• The share of employment that relies on "ecosystem services" varies widely across regions, with Africa and Asia and the Pacific having the highest share, at 58% and 49%, respectively.
  • Most of the jobs are in agriculture (80%), but the textiles and apparel industry is also affected, representing around 9%.
  • Transitioning to a greener economy could create a net of 14m jobs in Asia and the Pacific.
The report calls on countries to take urgent action to train workers in the skills needed for the transition to a greener economy

The report calls on countries to take urgent action to train workers in the skills needed for the transition to a greener economy

Transitioning to a greener economy could create 14m jobs in Asia and the Pacific, a new report has found, with gains in fields including manufacturing and sustainable agriculture.

The job boost could be effective by 2030 if the right policies to promote a greener economy are put in place, according to 'World Employment and Social Outlook 2018: Greening with Jobs' published by the International Labour Organization (ILO).

According to the study, the share of employment that relies on so-called "ecosystem services" varies widely across regions, with Africa and Asia and the Pacific having the highest share, at 58% and 49%, respectively. Most of the jobs are in agriculture (80%), but the textile and apparel industry is also affected – representing around 9% – in areas such as fibre production, water purification, and textile waste management, recycling and landfill.

"The findings of our report underline that jobs rely heavily on a healthy environment and the services that it provides," says ILO deputy director-general Deborah Greenfield. "The green economy can enable millions more people to overcome poverty, and deliver improved livelihoods for this and future generations. This is a very positive message of opportunity in a world of complex choices."

Results from the report show that most sectors of the global economy will benefit from net job creation, with 6m potential jobs to be created by transitioning towards a 'circular economy', which includes activities like recycling, repair, rent and re-manufacture – replacing the traditional economic model of "extracting, making, using and disposing."
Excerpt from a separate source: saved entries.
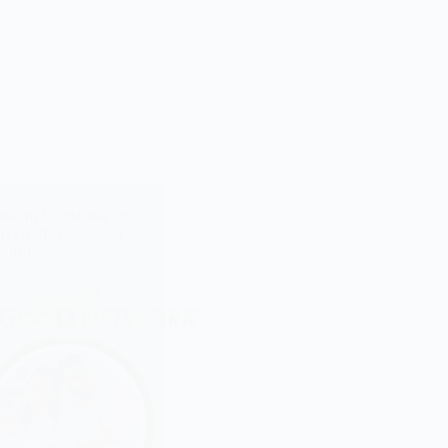
os un Consultor en
ón en México! Sé el
aquí!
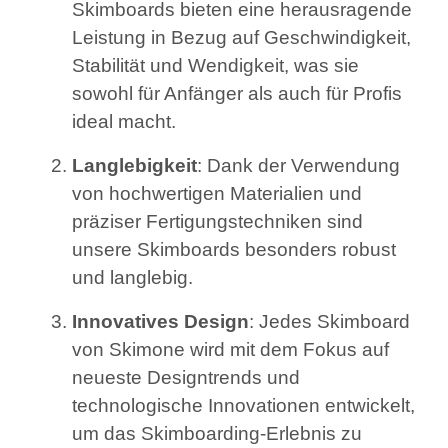
Skimboards bieten eine herausragende
Leistung in Bezug auf Geschwindigkeit,
Stabilität und Wendigkeit, was sie
sowohl für Anfänger als auch für Profis
ideal macht.
Langlebigkeit
: Dank der Verwendung
von hochwertigen Materialien und
präziser Fertigungstechniken sind
unsere Skimboards besonders robust
und langlebig.
Innovatives Design
: Jedes Skimboard
von Skimone wird mit dem Fokus auf
neueste Designtrends und
technologische Innovationen entwickelt,
um das Skimboarding-Erlebnis zu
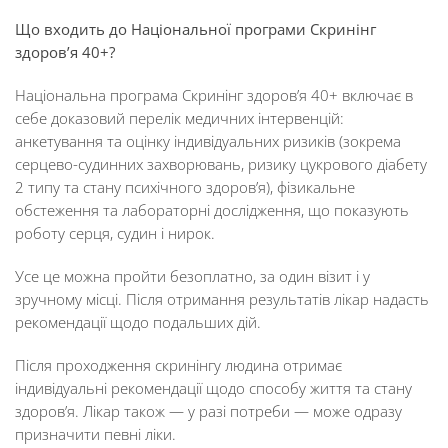
Що входить до Національної програми Скринінг
здоров’я 40+?
Національна програма Скринінг здоров’я 40+ включає в
себе доказовий перелік медичних інтервенцій:
анкетування та оцінку індивідуальних ризиків (зокрема
серцево-судинних захворювань, ризику цукрового діабету
2 типу та стану психічного здоров’я), фізикальне
обстеження та лабораторні дослідження, що показують
роботу серця, судин і нирок.
Усе це можна пройти безоплатно, за один візит і у
зручному місці. Після отримання результатів лікар надасть
рекомендації щодо подальших дій.
Після проходження скринінгу людина отримає
індивідуальні рекомендації щодо способу життя та стану
здоров’я. Лікар також — у разі потреби — може одразу
призначити певні ліки.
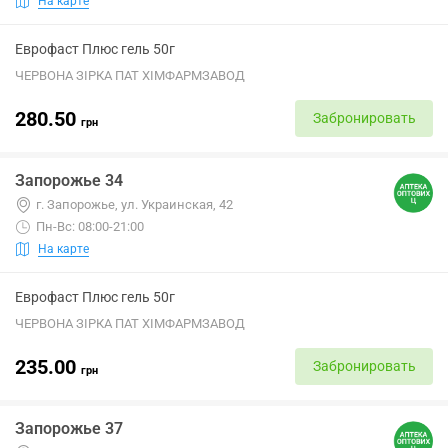
На карте
Еврофаст Плюс гель 50г
ЧЕРВОНА ЗІРКА ПАТ ХІМФАРМЗАВОД
280.50
Забронировать
грн
Запорожье 34
г. Запорожье, ул. Украинская, 42
Пн-Вс: 08:00-21:00
На карте
Еврофаст Плюс гель 50г
ЧЕРВОНА ЗІРКА ПАТ ХІМФАРМЗАВОД
235.00
Забронировать
грн
Запорожье 37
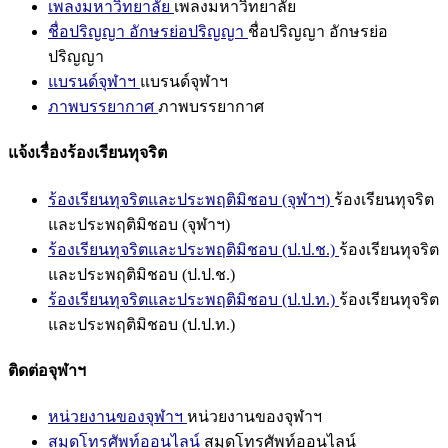
เพลงมหาวิทยาลัย
เพลงมหาวิทยาลัย
ชื่อปริญญา อักษรย่อปริญญา
ชื่อปริญญา อักษรย่อ
ปริญญา
แบรนด์จุฬาฯ
แบรนด์จุฬาฯ
ภาพบรรยากาศ
ภาพบรรยากาศ
แจ้งเรื่องร้องเรียนทุจริต
ร้องเรียนทุจริตและประพฤติมิชอบ (จุฬาฯ)
ร้องเรียนทุจริต
และประพฤติมิชอบ (จุฬาฯ)
ร้องเรียนทุจริตและประพฤติมิชอบ (ป.ป.ช.)
ร้องเรียนทุจริต
และประพฤติมิชอบ (ป.ป.ช.)
ร้องเรียนทุจริตและประพฤติมิชอบ (ป.ป.ท.)
ร้องเรียนทุจริต
และประพฤติมิชอบ (ป.ป.ท.)
ติดต่อจุฬาฯ
หน่วยงานของจุฬาฯ
หน่วยงานของจุฬาฯ
สมุดโทรศัพท์ออนไลน์
สมุดโทรศัพท์ออนไลน์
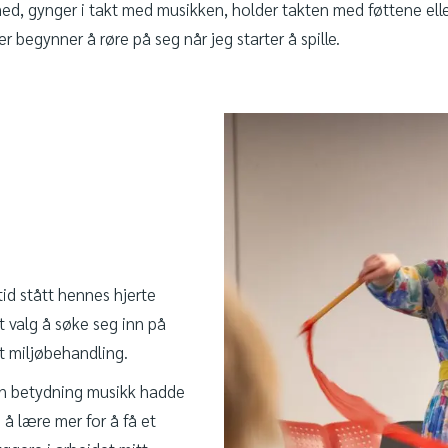
 med, gynger i takt med musikken, holder takten med føttene ell
er begynner å røre på seg når jeg starter å spille.
id stått hennes hjerte
t valg å søke seg inn på
t miljøbehandling.
ken betydning musikk hadde
g å lære mer for å få et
The global net job creation as countries make the transition to green economies would amount to 24m jobs: 14m in Asia and the Pacific, 3m in the Americas, and 2m in Europe.
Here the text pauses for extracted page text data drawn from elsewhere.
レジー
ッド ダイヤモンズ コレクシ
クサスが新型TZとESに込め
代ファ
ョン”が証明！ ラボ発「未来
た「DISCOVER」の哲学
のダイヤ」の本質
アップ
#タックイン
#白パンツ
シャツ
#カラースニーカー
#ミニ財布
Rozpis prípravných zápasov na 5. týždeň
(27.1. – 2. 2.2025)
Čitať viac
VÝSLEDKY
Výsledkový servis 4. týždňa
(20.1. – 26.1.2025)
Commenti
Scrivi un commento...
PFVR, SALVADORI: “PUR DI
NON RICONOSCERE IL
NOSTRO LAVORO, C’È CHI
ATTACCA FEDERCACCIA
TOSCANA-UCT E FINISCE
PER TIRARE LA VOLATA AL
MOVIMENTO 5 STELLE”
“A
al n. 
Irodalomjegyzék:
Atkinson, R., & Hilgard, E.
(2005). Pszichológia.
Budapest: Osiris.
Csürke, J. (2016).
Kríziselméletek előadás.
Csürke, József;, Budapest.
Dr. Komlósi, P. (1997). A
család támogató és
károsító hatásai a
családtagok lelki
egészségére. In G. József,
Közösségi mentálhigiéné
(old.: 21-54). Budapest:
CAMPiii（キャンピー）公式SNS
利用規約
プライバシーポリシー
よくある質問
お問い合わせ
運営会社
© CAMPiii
Report authors are calling on countries to take urgent action to train workers in the skills needed for the transition to a greener economy.

"Policy changes in these regions could offset the anticipated job losses or their negative impact," says Catherine Saget, lead author. "Low- and some middle- income countries still need support to develop data collection, and adopt and finance strategies towards a just transition to an environmentally sustainable economy and society that includes everyone from all groups of society."
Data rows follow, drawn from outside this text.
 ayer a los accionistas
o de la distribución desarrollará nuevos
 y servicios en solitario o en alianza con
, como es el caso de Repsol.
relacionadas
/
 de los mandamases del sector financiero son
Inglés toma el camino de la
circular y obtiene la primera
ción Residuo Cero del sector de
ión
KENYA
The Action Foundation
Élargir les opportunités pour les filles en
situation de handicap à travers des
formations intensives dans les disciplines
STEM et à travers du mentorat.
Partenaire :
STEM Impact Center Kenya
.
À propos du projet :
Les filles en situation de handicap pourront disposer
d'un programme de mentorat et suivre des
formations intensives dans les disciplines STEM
In the majority of countries analysed for the report, skills for green transition are not yet part of the Technical and Vocation Education and Training (TVET) curriculum. This is often due to the disconnect between TVET systems, environmental policies and national development strategies, as well as between TVET institutions and industry. In many cases training for the green transition is provided by employers, mainly because they are directly exposed to changing skills needs, and partly because of the insufficient development of such training through formal TVET systems.

In South Africa, the National Cleaner Production Centre of South Africa (NCPC-SA) offers a six-month internship programme to strengthen the employability of young engineers by providing them with training and experience in greener production in sectors such as clothing, textiles, footwear and leather.

The report highlights the need for synergies between social protection and environmental policies that support both workers' incomes and the transition to a greener economy. A policy mix comprising cash transfers, stronger social insurance and limits on the use of fossil fuels would lead to faster economic growth, stronger employment creation and a fairer income distribution, as well as lower greenhouse gas emissions, it says.

"Social dialogue which allows employers and workers to participate in the political decision-making process alongside governments plays a key role in reconciling social and economic objectives with environmental concerns," concludes Saget. "There are cases in which such dialogue not only helped to reduce the environmental impact of policies but also avoided a negative impact on employment or working conditions."